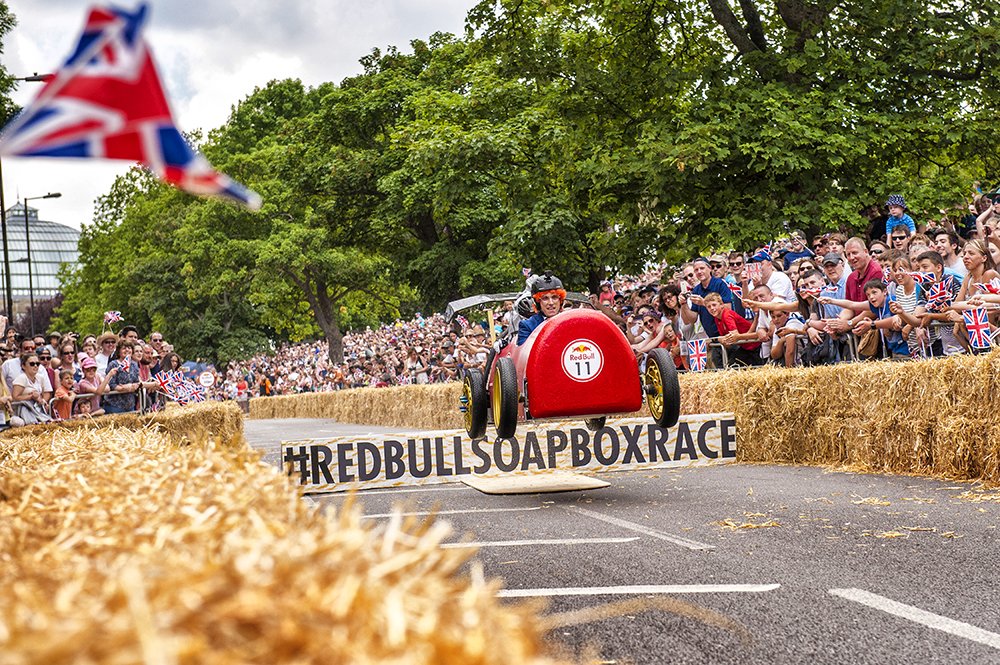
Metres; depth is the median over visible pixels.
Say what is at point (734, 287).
flag
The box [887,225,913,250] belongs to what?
person
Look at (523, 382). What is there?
race car
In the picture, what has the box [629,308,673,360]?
woman
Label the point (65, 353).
person
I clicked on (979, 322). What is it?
flag
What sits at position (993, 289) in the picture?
flag
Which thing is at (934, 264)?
boy
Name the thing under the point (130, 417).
hay bale
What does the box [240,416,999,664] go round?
road
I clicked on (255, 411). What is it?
hay bale
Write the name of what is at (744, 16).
tree
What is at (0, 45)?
tree
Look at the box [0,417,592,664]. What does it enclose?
hay bale
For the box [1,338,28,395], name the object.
man
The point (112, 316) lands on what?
flag
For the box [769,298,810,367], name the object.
child
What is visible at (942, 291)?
flag
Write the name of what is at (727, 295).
man
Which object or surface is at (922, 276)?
flag
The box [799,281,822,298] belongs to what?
flag
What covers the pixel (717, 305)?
boy
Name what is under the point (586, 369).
round sticker
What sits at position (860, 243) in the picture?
man
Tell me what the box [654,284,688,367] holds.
woman
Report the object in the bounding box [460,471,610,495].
board
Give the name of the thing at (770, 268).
man
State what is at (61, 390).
child
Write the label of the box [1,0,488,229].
sky
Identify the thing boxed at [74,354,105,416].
woman
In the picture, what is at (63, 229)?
domed building
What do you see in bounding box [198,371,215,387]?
round sign
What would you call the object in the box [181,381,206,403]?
flag
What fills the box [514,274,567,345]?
person
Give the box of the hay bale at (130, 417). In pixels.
[0,402,245,450]
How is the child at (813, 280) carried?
on the ground
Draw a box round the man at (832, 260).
[816,251,852,322]
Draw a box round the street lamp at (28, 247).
[19,192,64,331]
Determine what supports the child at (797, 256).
on the ground
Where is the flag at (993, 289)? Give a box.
[980,279,999,294]
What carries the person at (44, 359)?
on the ground
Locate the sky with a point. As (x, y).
(222, 99)
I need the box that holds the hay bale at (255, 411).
[242,382,470,429]
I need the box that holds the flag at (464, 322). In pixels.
[456,315,469,328]
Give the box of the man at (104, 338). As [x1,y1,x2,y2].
[93,332,117,376]
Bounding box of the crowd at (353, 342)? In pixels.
[222,308,493,397]
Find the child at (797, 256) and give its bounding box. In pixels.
[777,230,814,268]
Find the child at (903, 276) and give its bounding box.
[887,255,924,358]
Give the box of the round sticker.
[561,340,602,380]
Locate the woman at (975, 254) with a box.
[952,238,999,353]
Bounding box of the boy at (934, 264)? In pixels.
[907,251,958,359]
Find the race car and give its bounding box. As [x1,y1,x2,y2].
[461,290,681,440]
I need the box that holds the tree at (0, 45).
[0,0,17,131]
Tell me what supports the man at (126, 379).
on the ground
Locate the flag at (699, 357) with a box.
[686,337,707,371]
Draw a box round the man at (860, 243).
[842,237,881,311]
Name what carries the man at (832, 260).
on the ground
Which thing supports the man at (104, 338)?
on the ground
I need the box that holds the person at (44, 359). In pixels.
[36,347,55,398]
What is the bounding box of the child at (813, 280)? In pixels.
[797,266,835,364]
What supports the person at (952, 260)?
on the ground
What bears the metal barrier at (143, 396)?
on the ground
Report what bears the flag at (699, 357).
attached to the metal barrier
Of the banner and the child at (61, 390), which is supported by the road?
the banner
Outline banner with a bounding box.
[269,412,737,493]
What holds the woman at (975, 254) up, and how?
on the ground
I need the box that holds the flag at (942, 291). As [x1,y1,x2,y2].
[920,274,956,308]
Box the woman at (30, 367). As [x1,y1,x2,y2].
[9,353,51,425]
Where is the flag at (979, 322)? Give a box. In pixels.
[962,308,995,348]
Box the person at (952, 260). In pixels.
[931,227,966,284]
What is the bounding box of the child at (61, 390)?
[52,367,76,420]
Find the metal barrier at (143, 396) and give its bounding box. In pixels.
[0,387,149,423]
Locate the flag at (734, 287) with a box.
[726,281,743,298]
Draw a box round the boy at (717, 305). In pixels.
[702,292,760,368]
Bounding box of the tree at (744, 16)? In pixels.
[459,0,999,279]
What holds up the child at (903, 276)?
on the ground
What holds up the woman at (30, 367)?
on the ground
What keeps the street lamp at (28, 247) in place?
on the ground
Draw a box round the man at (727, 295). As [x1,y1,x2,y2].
[687,257,738,338]
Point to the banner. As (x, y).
(372, 464)
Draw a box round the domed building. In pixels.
[0,199,78,321]
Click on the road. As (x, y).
(701, 572)
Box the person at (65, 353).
[56,339,79,378]
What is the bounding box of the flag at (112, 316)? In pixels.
[103,310,122,325]
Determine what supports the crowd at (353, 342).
on the ground
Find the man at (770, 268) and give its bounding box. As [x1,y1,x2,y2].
[751,247,793,304]
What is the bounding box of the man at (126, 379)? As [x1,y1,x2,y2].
[103,343,141,414]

☆ ☆ ☆ ☆

PROBLEM TO SOLVE → Nothing but the pictures may be dropped; output the records above exactly.

ANSWER TO THE EXERCISE →
Metres; depth is the median over visible pixels.
Say what is at point (734, 287).
flag
The box [887,225,913,250] belongs to what?
person
Look at (523, 382). What is there?
race car
In the picture, what has the box [629,308,673,360]?
woman
Label the point (65, 353).
person
I clicked on (979, 322). What is it?
flag
What sits at position (993, 289) in the picture?
flag
Which thing is at (934, 264)?
boy
Name the thing under the point (130, 417).
hay bale
What does the box [240,416,999,664] go round?
road
I clicked on (255, 411). What is it?
hay bale
Write the name of what is at (744, 16).
tree
What is at (0, 45)?
tree
Look at the box [0,417,592,664]. What does it enclose?
hay bale
For the box [1,338,28,395], name the object.
man
The point (112, 316) lands on what?
flag
For the box [769,298,810,367], name the object.
child
What is visible at (942, 291)?
flag
Write the name of what is at (727, 295).
man
Which object or surface is at (922, 276)?
flag
The box [799,281,822,298] belongs to what?
flag
What covers the pixel (717, 305)?
boy
Name what is under the point (586, 369).
round sticker
What sits at position (860, 243) in the picture?
man
Tell me what the box [654,284,688,367] holds.
woman
Report the object in the bounding box [460,471,610,495].
board
Give the name of the thing at (770, 268).
man
State what is at (61, 390).
child
Write the label of the box [1,0,488,229].
sky
Identify the thing boxed at [74,354,105,416].
woman
In the picture, what is at (63, 229)?
domed building
What do you see in bounding box [198,371,215,387]?
round sign
What would you call the object in the box [181,381,206,403]?
flag
What fills the box [514,274,567,345]?
person
Give the box of the hay bale at (130, 417). In pixels.
[0,402,245,450]
How is the child at (813, 280) carried?
on the ground
Draw a box round the man at (832, 260).
[816,251,852,322]
Draw a box round the street lamp at (28, 247).
[19,192,64,331]
Determine what supports the child at (797, 256).
on the ground
Where is the flag at (993, 289)? Give a box.
[980,279,999,294]
What carries the person at (44, 359)?
on the ground
Locate the sky with a point. As (x, y).
(222, 99)
I need the box that holds the hay bale at (255, 411).
[242,382,470,429]
I need the box that holds the flag at (464, 322). In pixels.
[456,315,469,328]
Give the box of the man at (104, 338). As [x1,y1,x2,y2].
[93,332,117,376]
Bounding box of the crowd at (353, 342)? In pixels.
[222,308,493,397]
Find the child at (797, 256) and give its bounding box. In pixels.
[777,230,814,268]
Find the child at (903, 276) and give its bounding box.
[887,255,924,358]
Give the box of the round sticker.
[561,340,602,380]
Locate the woman at (975, 254) with a box.
[952,238,999,353]
Bounding box of the boy at (934, 264)? In pixels.
[907,251,958,359]
Find the race car and give its bounding box. As [x1,y1,x2,y2].
[461,290,681,440]
I need the box that holds the tree at (0, 45).
[0,0,17,131]
Tell me what supports the man at (126, 379).
on the ground
Locate the flag at (699, 357) with a box.
[686,337,707,371]
Draw a box round the man at (860, 243).
[842,237,881,311]
Name what carries the man at (832, 260).
on the ground
Which thing supports the man at (104, 338)?
on the ground
I need the box that holds the person at (44, 359). In pixels.
[36,347,55,398]
What is the bounding box of the child at (813, 280)? In pixels.
[797,266,835,364]
What supports the person at (952, 260)?
on the ground
What bears the metal barrier at (143, 396)?
on the ground
Report what bears the flag at (699, 357).
attached to the metal barrier
Of the banner and the child at (61, 390), which is supported by the road?
the banner
Outline banner with a bounding box.
[269,412,737,493]
What holds the woman at (975, 254) up, and how?
on the ground
I need the box that holds the flag at (942, 291). As [x1,y1,x2,y2].
[920,274,956,308]
Box the woman at (30, 367). As [x1,y1,x2,y2].
[9,353,51,425]
Where is the flag at (979, 322)? Give a box. In pixels.
[962,308,995,348]
Box the person at (952, 260). In pixels.
[931,227,966,284]
What is the bounding box of the child at (61, 390)?
[52,367,76,420]
Find the metal barrier at (143, 396) and give its bounding box. In pixels.
[0,387,149,423]
Locate the flag at (734, 287) with a box.
[726,281,743,298]
Draw a box round the boy at (717, 305). In pixels.
[702,292,760,368]
Bounding box of the tree at (744, 16)? In pixels.
[459,0,999,279]
What holds up the child at (903, 276)?
on the ground
What holds up the woman at (30, 367)?
on the ground
What keeps the street lamp at (28, 247) in place?
on the ground
Draw a box round the man at (727, 295). As [x1,y1,x2,y2].
[687,257,738,338]
Point to the banner. As (x, y).
(372, 464)
Draw a box round the domed building. In pixels.
[0,199,78,321]
Click on the road. As (x, y).
(701, 572)
Box the person at (65, 353).
[56,339,79,378]
What is the bounding box of the flag at (112, 316)? In pixels.
[103,310,122,325]
Determine what supports the crowd at (353, 342).
on the ground
Find the man at (770, 268) and give its bounding box. As [x1,y1,x2,y2].
[751,247,793,304]
What is the bounding box of the man at (126, 379)? As [x1,y1,x2,y2].
[103,343,141,414]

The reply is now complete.